## DATA UNDER STUDY
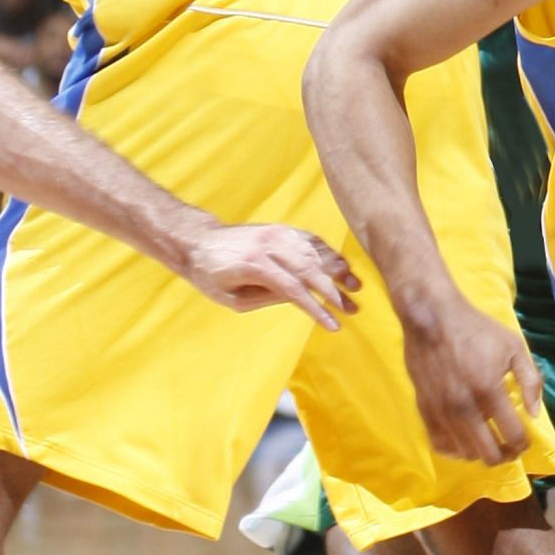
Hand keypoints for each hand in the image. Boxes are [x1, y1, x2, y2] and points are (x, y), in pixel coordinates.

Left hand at [179, 223, 361, 328]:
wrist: (199, 242)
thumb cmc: (212, 276)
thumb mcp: (234, 299)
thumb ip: (268, 297)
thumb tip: (300, 297)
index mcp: (254, 265)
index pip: (294, 289)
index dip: (317, 309)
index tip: (334, 325)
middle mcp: (269, 245)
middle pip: (310, 269)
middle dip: (334, 291)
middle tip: (353, 309)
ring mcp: (276, 233)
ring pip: (315, 251)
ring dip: (338, 269)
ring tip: (355, 286)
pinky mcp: (280, 229)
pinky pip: (310, 239)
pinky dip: (328, 252)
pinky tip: (341, 266)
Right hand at [401, 292, 542, 463]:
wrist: (431, 316)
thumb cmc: (476, 329)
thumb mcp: (514, 346)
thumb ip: (530, 381)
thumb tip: (535, 413)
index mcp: (490, 390)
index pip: (514, 435)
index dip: (523, 444)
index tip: (525, 441)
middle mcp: (465, 407)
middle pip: (489, 454)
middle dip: (505, 455)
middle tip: (509, 447)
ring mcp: (442, 411)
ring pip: (465, 453)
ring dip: (481, 452)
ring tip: (488, 442)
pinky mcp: (424, 410)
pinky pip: (440, 445)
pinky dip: (455, 449)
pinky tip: (464, 441)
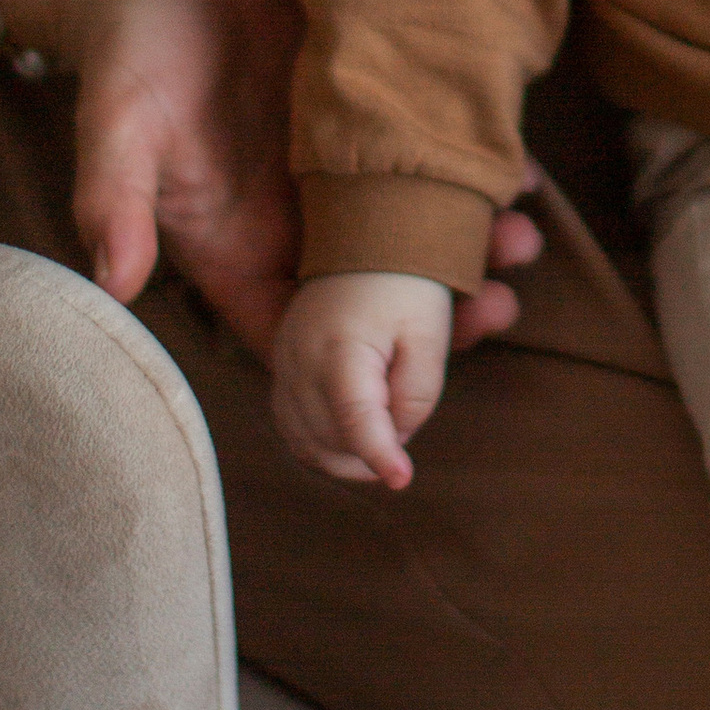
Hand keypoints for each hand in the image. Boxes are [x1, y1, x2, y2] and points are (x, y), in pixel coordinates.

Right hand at [39, 0, 544, 361]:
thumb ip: (115, 201)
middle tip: (500, 304)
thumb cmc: (127, 52)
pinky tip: (522, 171)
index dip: (355, 373)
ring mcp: (333, 174)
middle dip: (440, 313)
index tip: (417, 384)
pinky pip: (427, 162)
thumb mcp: (116, 124)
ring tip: (523, 238)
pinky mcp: (366, 120)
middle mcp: (289, 224)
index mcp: (231, 248)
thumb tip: (113, 280)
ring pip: (412, 235)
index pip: (296, 338)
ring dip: (469, 245)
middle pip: (375, 299)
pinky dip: (474, 172)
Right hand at [271, 271, 454, 487]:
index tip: (402, 480)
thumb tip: (397, 437)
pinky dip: (318, 443)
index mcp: (340, 349)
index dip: (380, 457)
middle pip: (329, 439)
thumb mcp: (429, 333)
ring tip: (379, 450)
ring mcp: (284, 362)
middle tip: (400, 450)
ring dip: (342, 456)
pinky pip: (290, 423)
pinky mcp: (280, 363)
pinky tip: (348, 445)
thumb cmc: (405, 280)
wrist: (364, 229)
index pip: (355, 422)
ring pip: (304, 440)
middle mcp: (300, 359)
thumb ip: (416, 393)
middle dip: (368, 454)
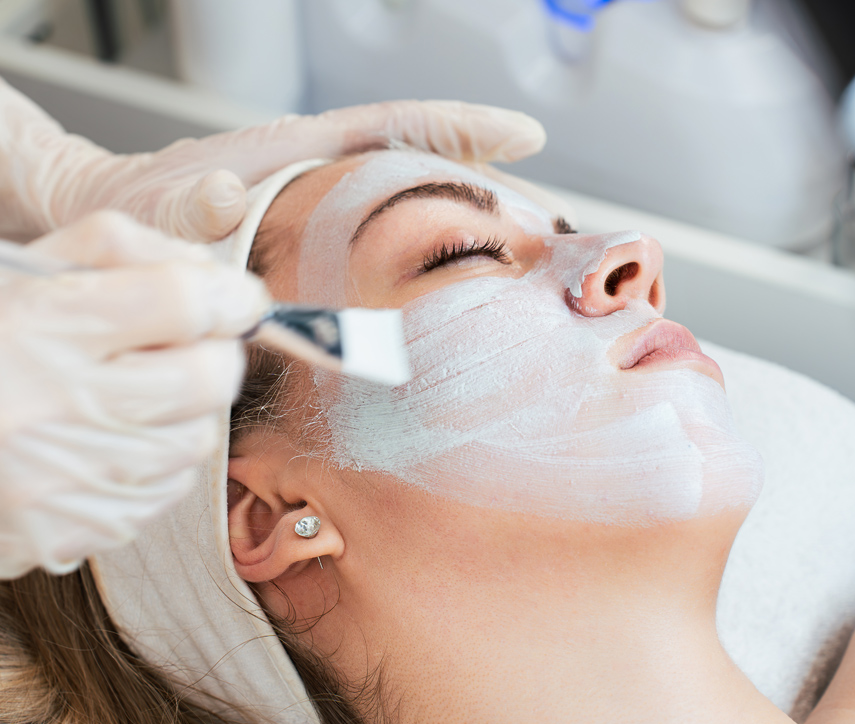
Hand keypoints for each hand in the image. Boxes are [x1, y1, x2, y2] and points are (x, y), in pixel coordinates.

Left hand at [0, 77, 545, 241]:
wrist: (124, 215)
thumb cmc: (145, 207)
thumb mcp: (164, 207)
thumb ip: (194, 203)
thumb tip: (225, 197)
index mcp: (300, 149)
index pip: (398, 125)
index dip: (464, 127)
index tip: (526, 138)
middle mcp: (325, 170)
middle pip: (425, 160)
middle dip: (490, 183)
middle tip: (548, 222)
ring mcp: (328, 202)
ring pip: (415, 199)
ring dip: (470, 220)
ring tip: (524, 257)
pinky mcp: (322, 234)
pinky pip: (389, 237)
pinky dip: (428, 252)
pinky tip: (455, 286)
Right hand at [0, 212, 266, 576]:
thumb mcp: (18, 271)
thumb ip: (117, 251)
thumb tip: (213, 278)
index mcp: (36, 325)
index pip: (178, 301)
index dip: (228, 295)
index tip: (239, 299)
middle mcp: (49, 406)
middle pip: (207, 378)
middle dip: (219, 355)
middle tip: (199, 345)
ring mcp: (59, 480)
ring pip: (196, 441)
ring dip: (190, 412)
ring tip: (142, 395)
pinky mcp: (65, 531)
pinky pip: (163, 494)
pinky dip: (159, 462)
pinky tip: (116, 441)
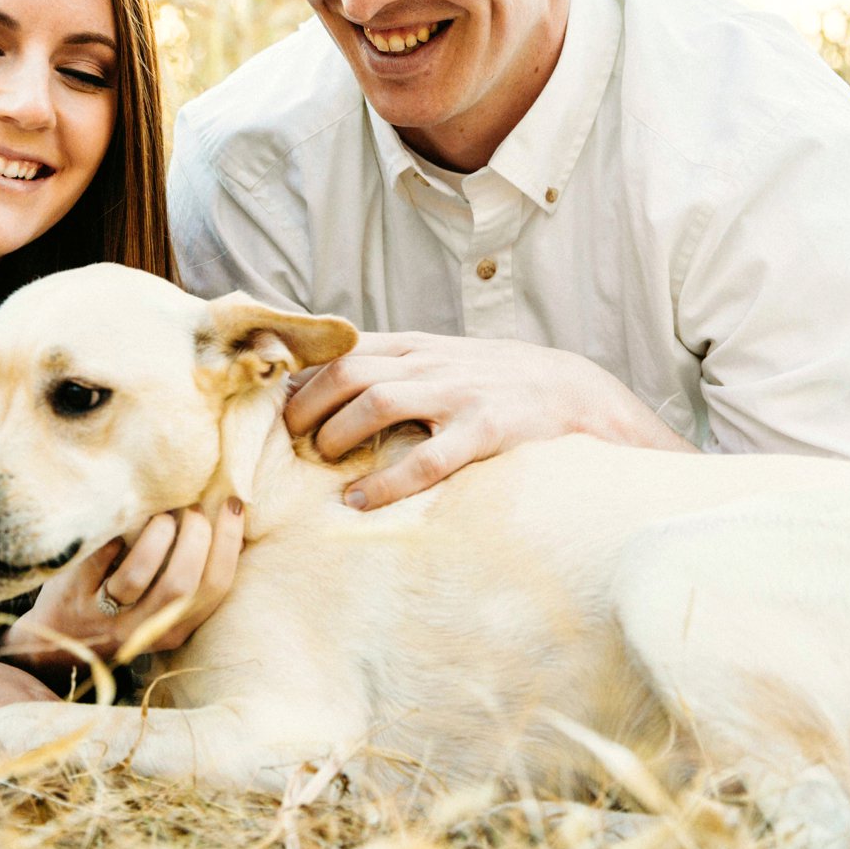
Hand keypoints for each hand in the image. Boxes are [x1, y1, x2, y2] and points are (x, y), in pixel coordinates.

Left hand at [0, 503, 243, 669]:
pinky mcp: (73, 596)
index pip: (214, 588)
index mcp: (175, 627)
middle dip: (195, 537)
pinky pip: (97, 559)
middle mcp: (142, 627)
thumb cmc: (121, 610)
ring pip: (136, 574)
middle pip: (181, 584)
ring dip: (155, 535)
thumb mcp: (159, 607)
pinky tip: (122, 522)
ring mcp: (104, 615)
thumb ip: (187, 577)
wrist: (57, 641)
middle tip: (192, 509)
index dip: (229, 544)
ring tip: (161, 514)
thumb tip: (226, 517)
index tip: (233, 507)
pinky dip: (115, 535)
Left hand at [283, 331, 694, 509]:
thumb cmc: (497, 384)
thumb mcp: (444, 361)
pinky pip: (426, 458)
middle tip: (288, 440)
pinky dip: (386, 483)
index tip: (272, 404)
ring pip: (376, 402)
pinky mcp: (486, 429)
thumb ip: (393, 367)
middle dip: (306, 406)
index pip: (342, 348)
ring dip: (336, 435)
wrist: (578, 394)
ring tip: (321, 463)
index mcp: (417, 346)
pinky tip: (361, 502)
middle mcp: (432, 362)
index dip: (300, 375)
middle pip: (346, 372)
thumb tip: (323, 387)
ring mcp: (459, 393)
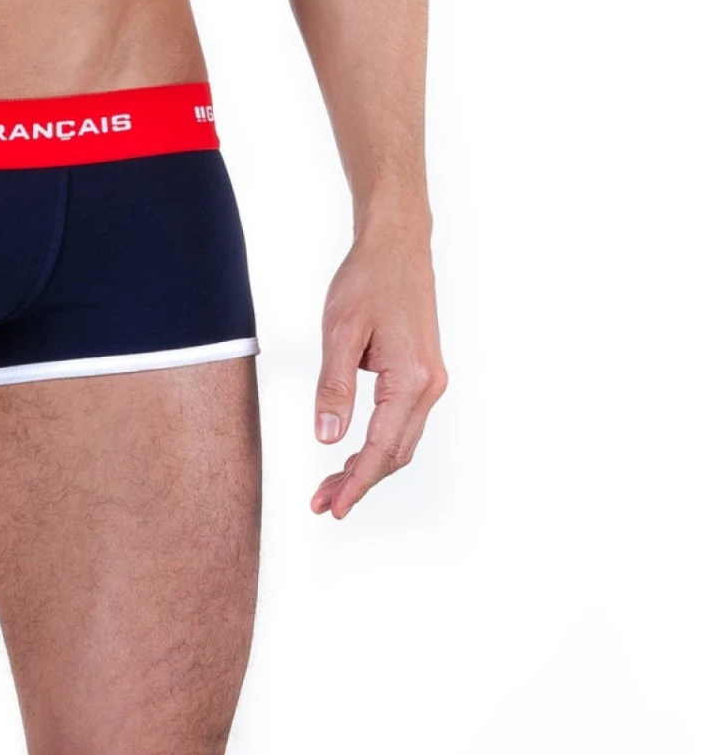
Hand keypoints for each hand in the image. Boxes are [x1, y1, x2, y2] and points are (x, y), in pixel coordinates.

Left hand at [311, 221, 446, 517]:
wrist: (398, 246)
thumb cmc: (368, 280)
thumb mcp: (340, 331)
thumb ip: (334, 386)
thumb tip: (327, 437)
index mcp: (411, 379)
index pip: (380, 447)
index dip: (356, 482)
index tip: (332, 508)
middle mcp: (429, 386)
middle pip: (395, 453)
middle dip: (359, 482)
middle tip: (322, 503)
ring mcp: (431, 380)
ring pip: (401, 441)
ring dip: (369, 467)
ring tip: (331, 485)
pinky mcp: (424, 373)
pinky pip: (403, 422)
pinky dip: (379, 444)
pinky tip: (353, 451)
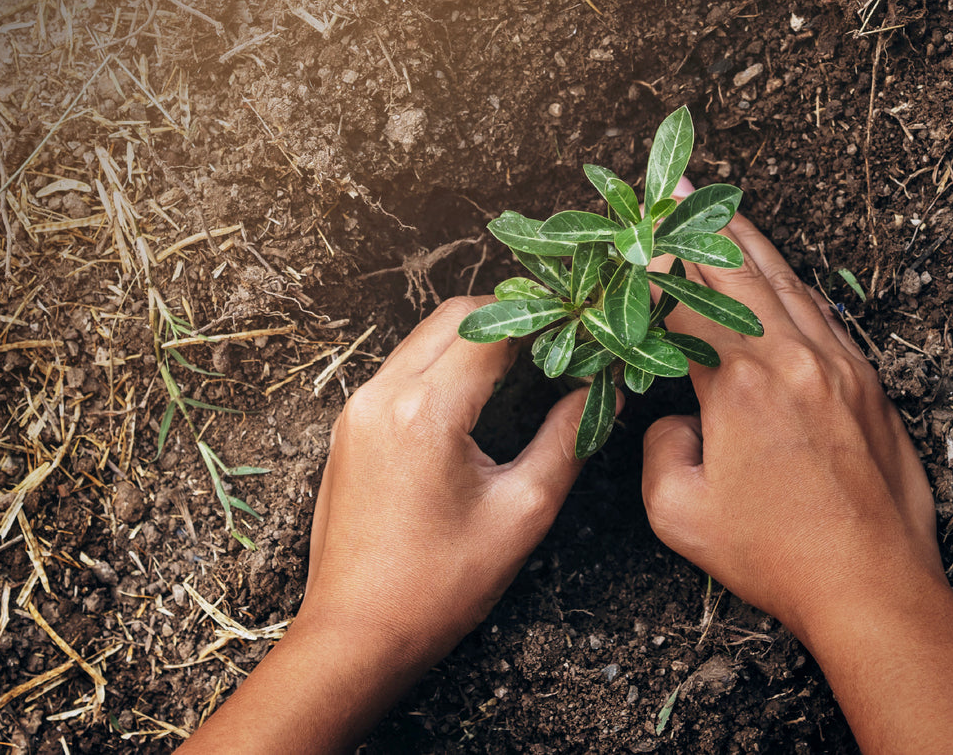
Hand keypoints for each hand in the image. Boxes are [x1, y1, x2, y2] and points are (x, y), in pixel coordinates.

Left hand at [302, 294, 591, 659]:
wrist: (355, 636)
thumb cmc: (439, 586)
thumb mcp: (522, 511)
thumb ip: (568, 441)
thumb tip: (602, 394)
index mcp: (425, 411)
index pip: (493, 327)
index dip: (546, 320)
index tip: (584, 330)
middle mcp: (382, 395)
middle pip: (454, 316)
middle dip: (512, 317)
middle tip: (561, 341)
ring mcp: (358, 409)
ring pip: (425, 338)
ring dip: (477, 339)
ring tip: (529, 365)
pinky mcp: (349, 428)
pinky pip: (403, 369)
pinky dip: (445, 365)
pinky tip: (481, 395)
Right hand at [638, 214, 939, 635]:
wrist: (872, 583)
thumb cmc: (777, 556)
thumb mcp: (680, 513)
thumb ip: (659, 450)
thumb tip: (674, 420)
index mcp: (742, 382)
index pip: (687, 302)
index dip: (655, 268)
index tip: (632, 238)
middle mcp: (796, 357)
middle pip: (742, 270)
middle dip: (702, 226)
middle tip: (675, 189)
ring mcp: (842, 366)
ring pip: (789, 285)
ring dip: (751, 245)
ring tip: (722, 212)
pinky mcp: (871, 386)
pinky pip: (824, 316)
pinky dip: (793, 288)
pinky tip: (780, 280)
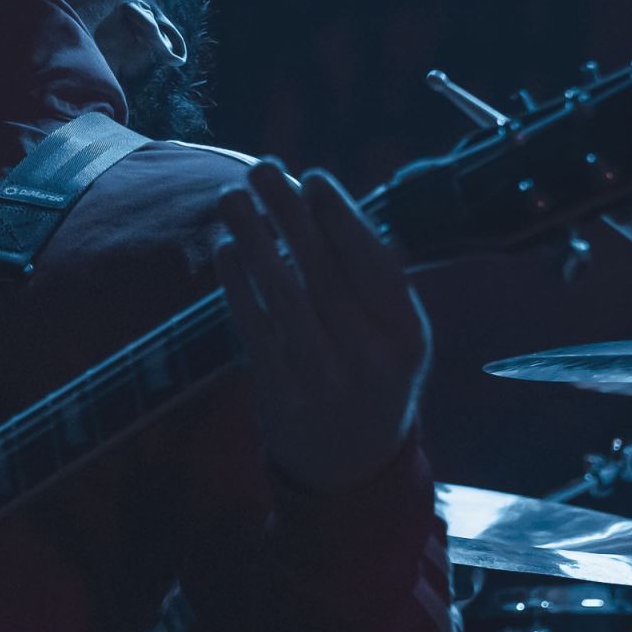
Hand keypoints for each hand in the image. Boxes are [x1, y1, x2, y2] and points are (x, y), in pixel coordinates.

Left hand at [214, 161, 431, 491]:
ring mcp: (322, 379)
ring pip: (283, 295)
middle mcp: (368, 358)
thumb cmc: (372, 375)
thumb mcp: (396, 334)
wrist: (351, 464)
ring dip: (254, 239)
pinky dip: (236, 285)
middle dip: (290, 213)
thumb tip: (326, 202)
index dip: (341, 217)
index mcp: (407, 336)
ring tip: (232, 195)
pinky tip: (224, 249)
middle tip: (263, 167)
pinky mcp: (279, 394)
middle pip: (324, 272)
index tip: (312, 176)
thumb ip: (373, 279)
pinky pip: (253, 328)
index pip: (374, 264)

## EXERCISE DESCRIPTION
Return, from the data, each line where the string "Left" occurs.

## RESULT OF THIS EXERCISE
Left hand at [179, 223, 361, 328]:
Left hand at [0, 77, 545, 241]:
Left hand at [0, 503, 243, 669]:
Left hand at [283, 331, 694, 509]:
Left hand at [311, 221, 446, 517]:
Left hand at [302, 294, 591, 659]:
Left hand at [214, 161, 431, 491]:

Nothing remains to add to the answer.